Постромки натянулись, нарта сдвинулась... Хотя бы немного отъехать — и те двое уже не опасны ему. Пусть после ругаются, пусть грызутся между собой. Худые люди. Как волки голодные...

Из дыры, служившей входом в берлогу, высунулся Коренастый. Он завопил как ошпаренный. А Балагуру теперь все равно — нарту им не догнать. Собаки сейчас потянут, спасут его.

— Пать — фу-у! — крикнул старик как можно громче, чтобы этим криком взбодрить ездовых.

Потянули, потянули!.. Ты спасен, дед Балагур!

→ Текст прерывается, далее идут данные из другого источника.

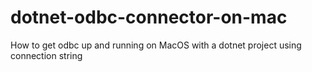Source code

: # dotnet-odbc-connector-on-mac
How to get odbc up and running on MacOS with a dotnet project using connection string
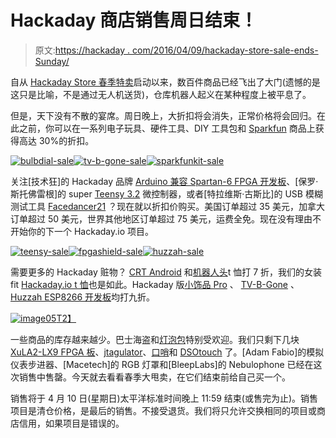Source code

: # Hackaday 商店销售周日结束！

> 原文:[https://hackaday . com/2016/04/09/hackaday-store-sale-ends-Sunday/](https://hackaday.com/2016/04/09/hackaday-store-sale-ends-sunday/)

自从 [Hackaday Store 春季特卖](http://store.hackaday.com/collections/spring-sale)启动以来，数百件商品已经飞出了大门(遗憾的是这只是比喻，不是通过无人机送货)，仓库机器人起义在某种程度上被平息了。

但是，天下没有不散的宴席。周日晚上，大折扣将会消失，正常价格将会回归。在此之前，你可以在一系列电子玩具、硬件工具、DIY 工具包和 [Sparkfun](http://store.hackaday.com/collections/sparkfun) 商品上获得高达 30%的折扣。

[![bulbdial-sale](../Images/99b0d3bddffe7546e965fd0b0e63f8e3.png)](http://store.hackaday.com/products/bulbdial-clock)[![tv-b-gone-sale](../Images/78cbc1deb1242e4d0ac6d998f3bdc5f0.png)](http://store.hackaday.com/products/hackaday-tv-b-gone-kit)[![sparkfunkit-sale](../Images/64373f8c50a0949ef15c7277317f09a5.png)](http://store.hackaday.com/products/sparkfun-inventors-kit)

关注[技术狂]的 Hackaday 品牌 [Arduino 兼容 Spartan-6 FPGA 开发板](http://store.hackaday.com/collections/spring-sale/products/arduino-compatible-fpga-shield)、[保罗·斯托佛雷根]的 super [Teensy 3.2](http://store.hackaday.com/collections/spring-sale/products/teensy-3-2) 微控制器，或者[特拉维斯·古斯比]的 USB 模糊测试工具 [Facedancer21](http://store.hackaday.com/collections/spring-sale/products/facedancer21) ？现在就以折扣价购买。美国订单超过 35 美元，加拿大订单超过 50 美元，世界其他地区订单超过 75 美元，运费全免。现在没有理由不开始你的下一个 Hackaday.io 项目。

[![teensy-sale](../Images/7d89900550f8da841ecb967a1414889c.png)](http://store.hackaday.com/products/teensy-3-2)[![fpgashield-sale](../Images/b32d13c3d96ca109a53f74a815799f07.png)](http://store.hackaday.com/products/arduino-compatible-fpga-shield)[![huzzah-sale](../Images/abe1fa9926dd0a07f4ab4ae7caee04fd.png)](http://store.hackaday.com/products/huzzah)

需要更多的 Hackaday 赃物？ [CRT Android](http://store.hackaday.com/collections/swag/products/crt-head-tee) 和[机器人头](http://store.hackaday.com/collections/swag/products/robot-head-tee)t 恤打 7 折，我们的女装 fit [Hackaday.io t 恤](http://store.hackaday.com/collections/swag/products/hackadayio-womens-tshirt)也是如此。Hackaday 版[小饰品 Pro](http://store.hackaday.com/collections/swag/products/trinket-pro) 、 [TV-B-Gone](http://store.hackaday.com/products/hackaday-tv-b-gone-kit) 、 [Huzzah ESP8266 开发板](http://store.hackaday.com/collections/swag/products/huzzah)均打九折。

[![image05](../Images/14d610dc0ddb0ccf50a79eaa53b6a310.png)T2】](http://store.hackaday.com/products/robot-head-tee)

一些商品的库存越来越少。巴士海盗和[灯泡包](http://store.hackaday.com/products/bulbdial-clock)特别受欢迎。我们只剩下几块 [XuLA2-LX9 FPGA 板](http://store.hackaday.com/products/xula2-lx9)、[jtagulator](http://store.hackaday.com/products/jtagulator)、[口哨](http://store.hackaday.com/products/whistled)和 [DSOtouch](http://store.hackaday.com/collections/spring-sale/products/dso-touch) 了。[Adam Fabio]的模拟仪表步进器、[Macetech]的 RGB 灯罩和[BleepLabs]的 Nebulophone 已经在这次销售中售罄。今天就去看看春季大甩卖，在它们结束前给自己买一个。

销售将于 4 月 10 日(星期日)太平洋标准时间晚上 11:59 结束(或售完为止)。销售项目是清仓价格，是最后的销售。不接受退货。我们将只允许交换相同的项目或商店信用，如果项目是错误的。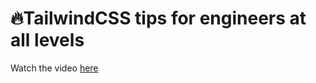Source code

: # 🔥TailwindCSS tips for engineers at all levels

Watch the video [here](https://www.youtube.com/watch/B59FfPKWVks)
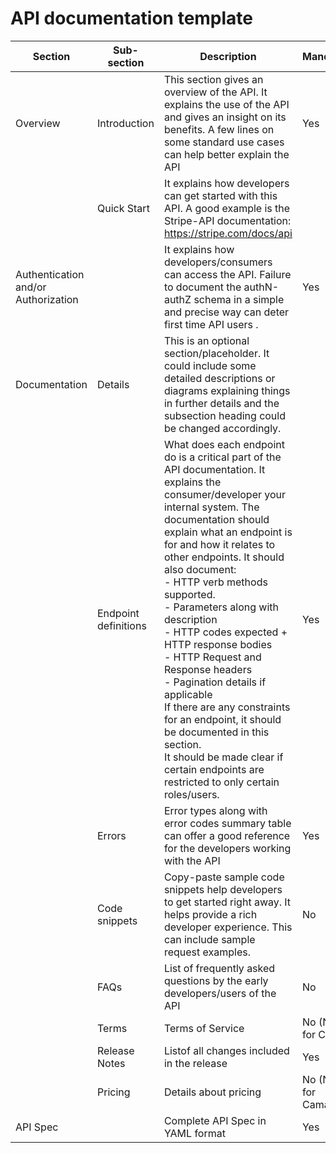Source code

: # API documentation template

| Section | Sub-section | Description | Mandatory | 
|----|---|---|-|
| Overview | Introduction | This section gives an overview of the API. It explains the use of the API and gives an insight on its benefits. A few lines on some standard use cases can help better explain the API  | Yes |
|| Quick Start|It explains how developers can get started with this API. A good example is the Stripe-API documentation: https://stripe.com/docs/api ||
|Authentication and/or Authorization | |It explains how developers/consumers can access the API. Failure to document the authN-authZ schema in a simple and precise way can deter first time API users . 	|Yes|
|Documentation|Details|This is an optional section/placeholder. It could include some detailed descriptions or diagrams explaining things in further details and the subsection heading could be changed accordingly.| |
| |Endpoint definitions | What does each endpoint do is a critical part of the API documentation. It explains the consumer/developer your internal system. The documentation should explain what an endpoint is for and how it relates to other endpoints. It should also document:</br> - HTTP verb methods supported. </br> - Parameters along with description </br> - HTTP codes expected + HTTP response bodies </br> - HTTP Request and Response headers </br> - Pagination details if applicable </br>If there are any constraints for an endpoint, it should be documented in this section. </br> It should be made clear if certain endpoints are restricted to only certain roles/users. | Yes |
|  |Errors|Error types along with error codes summary table can offer a good reference for the developers working with the API | Yes |
|  |Code snippets| Copy-paste sample code snippets help developers to get started right away. It helps provide a rich developer experience. This can include sample request examples. | No |
|  |FAQs| List of frequently asked questions by the early developers/users of the API |No |
|  |Terms|Terms of Service |No (N/A for Camara|
|  |Release Notes|Listof all changes included in the release |Yes| 
|  |Pricing |Details about pricing |No (N/A for Camara)|
|API Spec || Complete API Spec in YAML format | Yes |
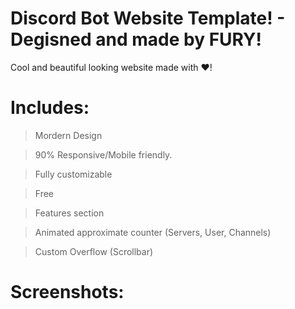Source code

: # Discord Bot Website Template! - Degisned and made by FURY!

 Cool and beautiful looking website made with ❤️!


# Includes:
> Mordern Design

> 90% Responsive/Mobile friendly. 

> Fully customizable

> Free

> Features section

> Animated approximate counter (Servers, User, Channels)

> Custom Overflow (Scrollbar)
# Screenshots:
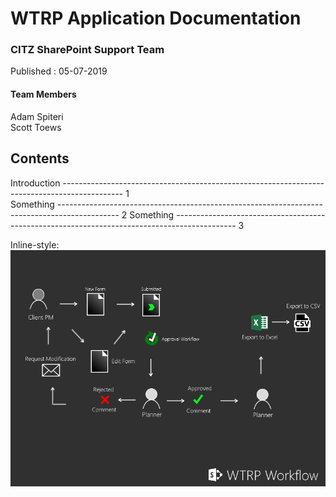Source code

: # WTRP Application Documentation

### CITZ SharePoint Support Team
Published : 05-07-2019

#### Team Members
Adam Spiteri  
Scott Toews

                                                                                                      


## Contents

Introduction --------------------------------------------------------------------------------------------- 1     
Something    --------------------------------------------------------------------------------------------- 2
Something    --------------------------------------------------------------------------------------------- 3



Inline-style: 
![alt text](https://github.com/ASpiteri-BCGov/SharePoint-CITZ-Projects/blob/master/ProjectWorkflow.png "Logo Title Text 1")

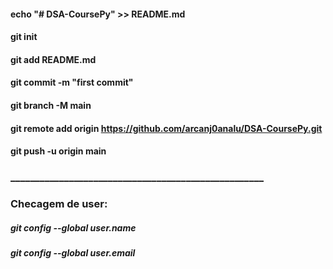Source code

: 

#### echo "# DSA-CoursePy" >> README.md
#### git init
#### git add README.md
#### git commit -m "first commit"
#### git branch -M main
#### git remote add origin https://github.com/arcanj0analu/DSA-CoursePy.git
#### git push -u origin main

### ____________________________________________________
### Checagem de user:
##### git config --global user.name
##### git config --global user.email


<!-- user now: AnaluArcanjo -->
<!-- user old: arcanj0analu -->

Прочь, прочь от страшных пришельцев. Даже вой вьюги, даже холодный снег добрее их, чужаков! Снег согреет тебя, ветер соорудит крышу над головой, мороз отступится от тебя.

В спину Балагуру небольно что-то ударило. «Кинули они в меня чем?» — удивленно подумал он и, обмякнув, замешкавшись от удивления, упал, ткнулся лицом в сугроб и не почувствовал сразу, что не сможет подняться. Правое плечо горело огнем, ныло...

— Стой, стой! — раздался крик Коренастого. Лаяли и визжали собаки.

«Зачем они бьют собак? — думал Балагур. — Чем они кинули в меня? Помру я здесь... Замерзну я...»

Старик пытался позвать собак. Но голос плохо повиновался, и он скоро осознал безысходность своего положения, устало закрыл глаза.

...Чьи-то сильные руки оторвали от земли его голову, влили в рот глоток обжигающей жидкости. Сквозь смерзшиеся ресницы он увидел маленькую красную звездочку на шапке солдата. Он видел перед собой сына!

— Ты, Кырынас? — вымолвил он.

Человек с красной звездочкой обрадовался, что дед заговорил, но ответил по-якутски и вовсе неожиданное:

— Кычкин я, дедушка! Иннокентий Кычкин...

Сеня и Настя

Сене Ыгытову не терпелось сообщить новость о прибытии пограничников Балагуровой внучке. Ведь она зачинщица всей этой тревоги. Вот удивится-то, когда узнает, чьи следы обнаружила на побережье!

Метель слепила, колола лицо острыми иголками. Он пригибался, закрывал глаза рукавицей, но продолжал бежать.

Настя сидела на табуретке, чинила старые дедовы кянчи. Девушка очень старательно ухаживала за стариком, следила, чтобы всегда у него было белье на смену, накупила ему теплых цветных шарфов, носила из аптеки новые лекарства. Дед, бывало, даже ворчал: «Как за малым ходишь... А крепок я, еще с молодыми потягаюсь». «Перестань, перестань, — обрывала она, — лучше одевай-ка на собрание тот костюм, который я из райцентра привезла. Раньше ты обо мне заботился, а теперь я о тебе. Не люблю, дедушка, как ты споришь. Вот действительно что малыш-капризуля!»